Rendered images with source text
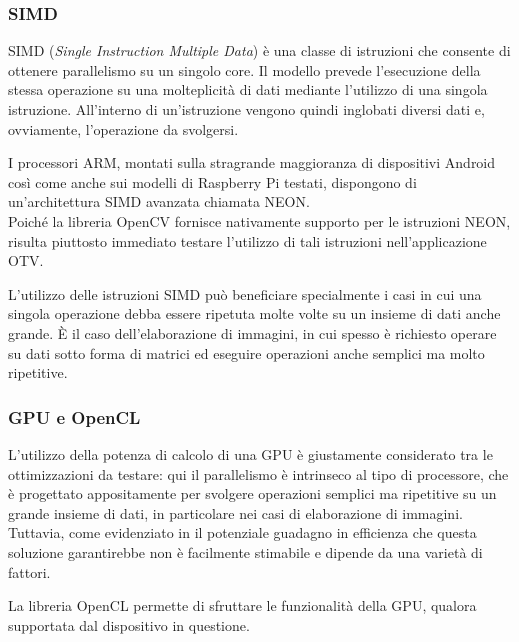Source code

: \subsubsection{SIMD}

SIMD (\textit{Single Instruction Multiple Data}) è una classe di istruzioni che consente di ottenere parallelismo su un
singolo core. Il modello prevede l'esecuzione della stessa operazione su una molteplicità di dati mediante l'utilizzo di una
singola istruzione. All'interno di un'istruzione vengono quindi inglobati diversi dati e, ovviamente, l'operazione da svolgersi.

I processori ARM, montati sulla stragrande maggioranza di dispositivi Android così come anche sui modelli di Raspberry Pi testati,
dispongono di un'architettura SIMD avanzata chiamata NEON.\\%
Poiché la libreria OpenCV fornisce nativamente supporto per le istruzioni NEON, risulta piuttosto immediato testare l'utilizzo di
tali istruzioni nell'applicazione OTV.

L'utilizzo delle istruzioni SIMD può beneficiare specialmente i casi in cui una singola operazione debba essere ripetuta molte
volte su un insieme di dati anche grande. È il caso dell'elaborazione di immagini, in cui spesso è richiesto operare su dati sotto
forma di matrici ed eseguire operazioni anche semplici ma molto ripetitive.

\subsubsection{GPU e OpenCL}

L'utilizzo della potenza di calcolo di una GPU è giustamente considerato tra le ottimizzazioni da testare: qui il parallelismo
è intrinseco al tipo di processore, che è progettato appositamente per svolgere operazioni semplici ma ripetitive su un grande
insieme di dati, in particolare nei casi di elaborazione di immagini. Tuttavia, come evidenziato in \cite{rs12122047}
il potenziale guadagno in efficienza che questa soluzione garantirebbe non è facilmente stimabile e dipende da una varietà di
fattori.

La libreria OpenCL permette di sfruttare le funzionalità della GPU, qualora supportata dal dispositivo in questione.
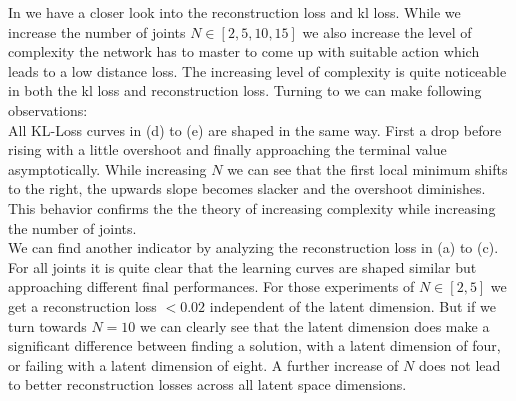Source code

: In  we have a closer look into the reconstruction loss and kl loss. While we increase the number of joints $N \in [2, 5, 10, 15]$ we also increase the level of complexity the network has to master to come up with suitable action which leads to a low distance loss. The increasing level of complexity is quite noticeable in both the kl loss and reconstruction loss. Turning to  we can make following observations:\\
All KL-Loss curves in  (d) to (e) are shaped in the same way. First a drop before rising with a little overshoot and finally approaching the terminal value asymptotically. While increasing $N$ we can see that the first local minimum shifts to the right, the upwards slope becomes slacker and the overshoot diminishes. This behavior confirms the the theory of increasing complexity while increasing the number of joints.\\
We can find another indicator by analyzing the reconstruction loss in  (a) to (c). For all joints it is quite clear that the learning curves are shaped similar but approaching different final performances. For those experiments of $N \in [2, 5]$ we get a reconstruction loss $< 0.02$ independent of the latent dimension. But if we turn towards $N = 10$ we can clearly see that the latent dimension does make a significant difference between finding a solution, with a latent dimension of four, or failing with a latent dimension of eight. A further increase of $N$ does not lead to better reconstruction losses across all latent space dimensions.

What is being asked → Locate the word "operazione" in the records above, and return each line that has it.

Solution to the problem →
singolo core. Il modello prevede l'esecuzione della stessa operazione su una molteplicità di dati mediante l'utilizzo di una
singola istruzione. All'interno di un'istruzione vengono quindi inglobati diversi dati e, ovviamente, l'operazione da svolgersi.
L'utilizzo delle istruzioni SIMD può beneficiare specialmente i casi in cui una singola operazione debba essere ripetuta molte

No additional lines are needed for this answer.